Monday, May 6, 2024

Tarihi Mekanlarda Ders: İlham Verici Bir Hikaye


Yıllarca önünden geçtiğim Türk Edebiyat Vakfı'nın kapılarını, yazar Cafer Vayni bey tarafından düzenlenen "Ustalara Vefa Paneli"ne katılmak için ilk defa aştım. Panelist olarak davet edilmesem belki de içeriğini görmeden ömrümü tamamlayacaktım.

Vakfın tarihi binası adeta edebiyat kokuyordu. Panel sırasında kubbeli yapıyı inceledim ve burada konuşulanlar kitap olsa, koca bir kütüphaneyi bile doldururdu diye düşündüm. Türk-Japon Dostluk Grubu üyesi Prof. Dr.
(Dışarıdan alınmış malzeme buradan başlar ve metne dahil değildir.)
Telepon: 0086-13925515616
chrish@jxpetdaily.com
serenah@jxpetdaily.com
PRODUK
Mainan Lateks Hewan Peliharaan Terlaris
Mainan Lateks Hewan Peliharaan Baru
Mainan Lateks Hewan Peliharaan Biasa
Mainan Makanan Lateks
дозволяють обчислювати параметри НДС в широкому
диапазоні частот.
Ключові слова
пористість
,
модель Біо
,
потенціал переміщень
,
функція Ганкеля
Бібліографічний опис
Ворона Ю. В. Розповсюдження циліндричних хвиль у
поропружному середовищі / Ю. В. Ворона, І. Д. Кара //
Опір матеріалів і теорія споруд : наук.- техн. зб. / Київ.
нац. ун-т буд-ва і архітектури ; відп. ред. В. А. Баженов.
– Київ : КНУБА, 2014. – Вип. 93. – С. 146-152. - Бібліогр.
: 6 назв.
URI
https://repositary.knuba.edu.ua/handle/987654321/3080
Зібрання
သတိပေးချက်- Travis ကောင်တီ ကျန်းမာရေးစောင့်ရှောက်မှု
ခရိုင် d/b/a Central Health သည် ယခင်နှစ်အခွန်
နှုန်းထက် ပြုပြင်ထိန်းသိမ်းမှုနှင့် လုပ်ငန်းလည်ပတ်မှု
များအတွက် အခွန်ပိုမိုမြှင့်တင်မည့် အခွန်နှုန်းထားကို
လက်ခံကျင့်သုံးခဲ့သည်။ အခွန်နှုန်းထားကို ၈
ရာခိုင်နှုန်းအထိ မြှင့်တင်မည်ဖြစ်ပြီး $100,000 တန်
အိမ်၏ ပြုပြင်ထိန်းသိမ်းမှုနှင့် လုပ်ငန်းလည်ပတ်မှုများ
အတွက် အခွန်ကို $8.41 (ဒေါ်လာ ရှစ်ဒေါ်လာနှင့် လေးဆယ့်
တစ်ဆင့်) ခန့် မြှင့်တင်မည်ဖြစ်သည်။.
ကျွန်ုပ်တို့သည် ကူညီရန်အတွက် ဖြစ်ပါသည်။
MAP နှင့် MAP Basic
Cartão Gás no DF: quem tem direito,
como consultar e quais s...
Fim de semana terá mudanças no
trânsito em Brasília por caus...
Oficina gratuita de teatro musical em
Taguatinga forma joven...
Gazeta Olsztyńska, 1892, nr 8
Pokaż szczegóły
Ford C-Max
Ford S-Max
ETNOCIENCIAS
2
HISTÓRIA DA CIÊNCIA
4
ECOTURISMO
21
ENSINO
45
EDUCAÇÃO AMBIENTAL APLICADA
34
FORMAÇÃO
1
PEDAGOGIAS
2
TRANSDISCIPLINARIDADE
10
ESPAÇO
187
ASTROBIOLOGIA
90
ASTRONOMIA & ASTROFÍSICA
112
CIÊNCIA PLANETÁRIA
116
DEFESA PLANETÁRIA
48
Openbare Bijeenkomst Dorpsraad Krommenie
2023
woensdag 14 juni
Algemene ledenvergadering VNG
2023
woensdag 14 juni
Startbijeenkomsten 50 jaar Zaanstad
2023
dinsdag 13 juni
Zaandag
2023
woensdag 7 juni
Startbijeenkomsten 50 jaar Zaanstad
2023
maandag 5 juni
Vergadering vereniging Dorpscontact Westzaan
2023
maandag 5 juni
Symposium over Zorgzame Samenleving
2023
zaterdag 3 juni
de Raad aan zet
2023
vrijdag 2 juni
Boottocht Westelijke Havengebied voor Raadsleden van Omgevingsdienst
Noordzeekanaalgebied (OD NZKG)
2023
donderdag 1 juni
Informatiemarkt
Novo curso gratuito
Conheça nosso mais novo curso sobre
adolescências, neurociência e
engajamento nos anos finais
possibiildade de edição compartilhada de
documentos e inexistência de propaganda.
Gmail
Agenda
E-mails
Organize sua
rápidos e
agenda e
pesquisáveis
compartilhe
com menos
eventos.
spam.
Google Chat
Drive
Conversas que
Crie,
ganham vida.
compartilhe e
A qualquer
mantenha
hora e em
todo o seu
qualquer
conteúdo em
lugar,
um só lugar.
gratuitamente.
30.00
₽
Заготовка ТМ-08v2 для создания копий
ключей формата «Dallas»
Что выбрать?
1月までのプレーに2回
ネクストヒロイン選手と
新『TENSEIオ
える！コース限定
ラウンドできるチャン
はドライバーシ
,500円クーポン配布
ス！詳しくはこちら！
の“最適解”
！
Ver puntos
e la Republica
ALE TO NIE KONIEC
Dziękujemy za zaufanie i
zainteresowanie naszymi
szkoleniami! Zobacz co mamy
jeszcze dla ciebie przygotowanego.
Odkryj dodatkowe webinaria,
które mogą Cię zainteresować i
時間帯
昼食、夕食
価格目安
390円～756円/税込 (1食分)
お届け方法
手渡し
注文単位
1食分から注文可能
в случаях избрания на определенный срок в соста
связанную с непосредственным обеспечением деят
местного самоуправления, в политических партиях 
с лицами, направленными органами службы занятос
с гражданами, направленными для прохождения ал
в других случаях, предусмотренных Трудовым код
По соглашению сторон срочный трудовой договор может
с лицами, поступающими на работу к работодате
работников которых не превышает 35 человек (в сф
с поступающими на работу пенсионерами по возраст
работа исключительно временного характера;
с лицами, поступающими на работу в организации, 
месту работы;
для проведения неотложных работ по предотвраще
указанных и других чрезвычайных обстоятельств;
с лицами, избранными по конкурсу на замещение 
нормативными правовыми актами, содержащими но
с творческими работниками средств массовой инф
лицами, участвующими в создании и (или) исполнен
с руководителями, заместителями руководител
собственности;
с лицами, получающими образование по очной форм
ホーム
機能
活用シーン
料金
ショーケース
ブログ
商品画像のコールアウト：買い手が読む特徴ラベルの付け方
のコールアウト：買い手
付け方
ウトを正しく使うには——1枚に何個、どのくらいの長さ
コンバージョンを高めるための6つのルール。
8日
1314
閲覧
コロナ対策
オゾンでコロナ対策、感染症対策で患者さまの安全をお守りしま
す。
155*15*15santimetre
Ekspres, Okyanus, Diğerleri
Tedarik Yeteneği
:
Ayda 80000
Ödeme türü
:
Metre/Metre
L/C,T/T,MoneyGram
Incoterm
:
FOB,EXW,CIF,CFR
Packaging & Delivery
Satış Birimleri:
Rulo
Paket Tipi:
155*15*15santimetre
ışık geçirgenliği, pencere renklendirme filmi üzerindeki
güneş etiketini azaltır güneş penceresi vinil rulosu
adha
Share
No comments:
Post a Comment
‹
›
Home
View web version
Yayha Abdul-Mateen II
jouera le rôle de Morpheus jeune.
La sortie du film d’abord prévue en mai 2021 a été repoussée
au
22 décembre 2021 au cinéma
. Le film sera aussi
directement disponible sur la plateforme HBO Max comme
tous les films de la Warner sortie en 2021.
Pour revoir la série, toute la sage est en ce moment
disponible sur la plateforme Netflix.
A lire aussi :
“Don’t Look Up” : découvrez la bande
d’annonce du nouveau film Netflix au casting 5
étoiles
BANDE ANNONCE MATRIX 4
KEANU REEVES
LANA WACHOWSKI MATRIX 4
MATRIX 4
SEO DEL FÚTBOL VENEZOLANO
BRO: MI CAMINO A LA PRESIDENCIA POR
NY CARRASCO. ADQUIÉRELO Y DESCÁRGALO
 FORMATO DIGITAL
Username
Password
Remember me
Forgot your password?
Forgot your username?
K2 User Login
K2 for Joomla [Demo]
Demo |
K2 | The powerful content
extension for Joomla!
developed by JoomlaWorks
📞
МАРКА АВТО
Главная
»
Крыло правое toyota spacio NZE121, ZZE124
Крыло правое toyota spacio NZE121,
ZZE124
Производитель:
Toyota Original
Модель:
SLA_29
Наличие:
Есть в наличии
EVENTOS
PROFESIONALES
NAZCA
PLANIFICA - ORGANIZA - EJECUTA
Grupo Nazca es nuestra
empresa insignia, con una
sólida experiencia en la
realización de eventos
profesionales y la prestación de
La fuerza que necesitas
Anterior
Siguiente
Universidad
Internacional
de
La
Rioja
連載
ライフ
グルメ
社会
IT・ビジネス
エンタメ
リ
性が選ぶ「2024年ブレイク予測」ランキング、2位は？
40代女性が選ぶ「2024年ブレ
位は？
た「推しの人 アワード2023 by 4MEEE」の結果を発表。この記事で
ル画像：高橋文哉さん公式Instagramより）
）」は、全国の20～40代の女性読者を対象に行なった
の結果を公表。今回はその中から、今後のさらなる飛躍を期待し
Ahmet Cihan hocamız, Türk-Japon Yüzyılık Etkinlikleri kapsamında bir Japon Paneli düzenleme fikrini ortaya attı. Hemen Cafer Vayni beyi aradım, fakat aklıma daha da büyük bir proje fikri geldi.

Bu projenin temeli, öğrencilerimle final derslerini "final çalıştayı" kapsamında farklı mekanlarda yapma deneyimimizdi. Bu kapsamda Columbia Üniversitesi X Stüdyosu ve İstanbul Tasarım Merkezi'nin bulunduğu "Kadırga Özbekler Tekkesi"nde dersler yapmıştık.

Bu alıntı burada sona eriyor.